As part of the Hopewell Public Library’s Wednesday Night Out series, archaeologist and archivist, Jim Wade, will present a new program about some of the earliest heroes in the Hopewell Valley on Wednesday, August 5 from 7-8pm, at the Hopewell Boro Train Station.
You can learn more about how, in 1689, Jonathan Stout, Hopewell’s first white settler, became a “hero” to the local native Indians in the Hopewell Valley and how the local Hopewell native Indians helped Jonathan Stout with safe passage back to his original home in Middletown, N.J.
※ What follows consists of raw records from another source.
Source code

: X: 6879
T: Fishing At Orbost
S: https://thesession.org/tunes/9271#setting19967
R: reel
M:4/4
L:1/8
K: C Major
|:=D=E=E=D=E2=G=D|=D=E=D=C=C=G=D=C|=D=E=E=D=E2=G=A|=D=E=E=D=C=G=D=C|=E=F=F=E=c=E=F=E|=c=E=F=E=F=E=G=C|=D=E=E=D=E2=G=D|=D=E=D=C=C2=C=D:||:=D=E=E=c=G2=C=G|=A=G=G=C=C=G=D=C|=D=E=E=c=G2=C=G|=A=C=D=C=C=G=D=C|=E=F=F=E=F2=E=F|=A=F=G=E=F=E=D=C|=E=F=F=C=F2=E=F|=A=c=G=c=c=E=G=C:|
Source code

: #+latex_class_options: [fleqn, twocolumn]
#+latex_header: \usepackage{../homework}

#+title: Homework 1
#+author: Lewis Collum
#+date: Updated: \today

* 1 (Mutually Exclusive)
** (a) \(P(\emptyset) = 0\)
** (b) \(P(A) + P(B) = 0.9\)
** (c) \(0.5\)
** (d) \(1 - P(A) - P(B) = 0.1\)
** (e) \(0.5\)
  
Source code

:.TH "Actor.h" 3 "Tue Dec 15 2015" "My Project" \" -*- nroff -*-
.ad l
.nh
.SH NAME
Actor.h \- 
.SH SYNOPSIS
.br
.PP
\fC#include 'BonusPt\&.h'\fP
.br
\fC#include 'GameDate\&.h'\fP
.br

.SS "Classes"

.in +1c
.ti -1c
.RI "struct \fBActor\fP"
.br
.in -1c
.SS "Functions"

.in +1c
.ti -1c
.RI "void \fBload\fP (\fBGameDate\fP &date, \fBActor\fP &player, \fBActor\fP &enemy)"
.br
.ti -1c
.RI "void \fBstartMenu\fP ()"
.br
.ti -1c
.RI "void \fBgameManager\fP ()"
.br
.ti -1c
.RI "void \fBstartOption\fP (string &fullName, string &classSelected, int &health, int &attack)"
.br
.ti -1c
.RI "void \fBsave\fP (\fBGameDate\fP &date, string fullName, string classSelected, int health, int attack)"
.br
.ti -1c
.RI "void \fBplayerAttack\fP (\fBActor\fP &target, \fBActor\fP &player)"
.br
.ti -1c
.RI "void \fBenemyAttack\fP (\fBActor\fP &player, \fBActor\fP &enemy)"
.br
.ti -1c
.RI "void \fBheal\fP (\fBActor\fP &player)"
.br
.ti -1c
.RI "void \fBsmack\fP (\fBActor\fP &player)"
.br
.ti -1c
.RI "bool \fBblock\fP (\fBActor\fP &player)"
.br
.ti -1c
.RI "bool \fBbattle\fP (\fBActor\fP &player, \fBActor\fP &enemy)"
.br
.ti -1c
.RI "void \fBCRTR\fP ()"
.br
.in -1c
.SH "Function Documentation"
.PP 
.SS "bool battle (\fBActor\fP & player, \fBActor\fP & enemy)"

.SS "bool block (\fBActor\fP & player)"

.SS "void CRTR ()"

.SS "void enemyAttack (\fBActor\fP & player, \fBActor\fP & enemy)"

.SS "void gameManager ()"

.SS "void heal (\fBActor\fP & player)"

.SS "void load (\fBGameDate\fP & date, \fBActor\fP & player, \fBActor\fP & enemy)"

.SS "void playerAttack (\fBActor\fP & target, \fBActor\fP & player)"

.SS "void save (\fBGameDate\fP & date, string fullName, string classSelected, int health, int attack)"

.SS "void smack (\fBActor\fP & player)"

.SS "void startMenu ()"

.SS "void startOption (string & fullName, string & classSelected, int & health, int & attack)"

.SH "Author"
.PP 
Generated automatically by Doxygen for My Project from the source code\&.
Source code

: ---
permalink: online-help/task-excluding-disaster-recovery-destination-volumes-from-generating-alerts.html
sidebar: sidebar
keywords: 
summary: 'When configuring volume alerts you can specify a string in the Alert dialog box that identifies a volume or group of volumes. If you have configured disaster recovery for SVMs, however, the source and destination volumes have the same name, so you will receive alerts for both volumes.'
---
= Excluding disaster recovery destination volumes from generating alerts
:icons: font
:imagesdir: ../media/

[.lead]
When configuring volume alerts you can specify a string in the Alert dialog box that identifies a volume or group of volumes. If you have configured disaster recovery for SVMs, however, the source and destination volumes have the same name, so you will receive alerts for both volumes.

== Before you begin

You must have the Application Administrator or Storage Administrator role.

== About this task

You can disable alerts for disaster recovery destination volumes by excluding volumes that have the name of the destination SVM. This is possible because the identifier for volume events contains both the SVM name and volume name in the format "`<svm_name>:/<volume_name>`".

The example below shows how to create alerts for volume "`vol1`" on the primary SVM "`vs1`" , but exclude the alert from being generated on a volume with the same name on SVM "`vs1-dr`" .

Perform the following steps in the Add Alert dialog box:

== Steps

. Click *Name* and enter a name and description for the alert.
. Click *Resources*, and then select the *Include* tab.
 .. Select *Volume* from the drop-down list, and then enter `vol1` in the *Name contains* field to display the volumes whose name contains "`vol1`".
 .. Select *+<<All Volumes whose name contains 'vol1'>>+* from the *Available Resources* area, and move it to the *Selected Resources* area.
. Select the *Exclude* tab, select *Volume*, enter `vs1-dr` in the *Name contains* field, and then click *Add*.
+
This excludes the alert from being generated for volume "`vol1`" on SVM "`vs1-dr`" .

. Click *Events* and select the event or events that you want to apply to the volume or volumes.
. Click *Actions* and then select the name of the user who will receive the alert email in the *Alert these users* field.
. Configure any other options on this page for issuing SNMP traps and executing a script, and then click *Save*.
Plus, you can find out how, in the 1690s, Hopewell’s second earliest settler, Dr. Roger Parke, came and visited the local native Indians of the Hopewell Valley and studied and learned their use of herbs and plants in making medicine and providing remedies and cures for the earliest white settlers of the Hopewell Valley.
Presenter, Jim Wade, has worked as a field archaeologist and an archaeological field assistant at several Indian sites throughout Central New Jersey. Jim also worked as an archivist with the New Jersey State Museum in Trenton, documenting Native American land holdings from the 17th and 18th centuries. He has taught several courses on the New Jersey Indians through the Princeton Adult School and Brookdale Community College. Jim is a frequent speaker on the Indians at the Washington Crossing State Park Nature Center and gives seasonal presentations on the Indians of our State throughout Central New Jersey.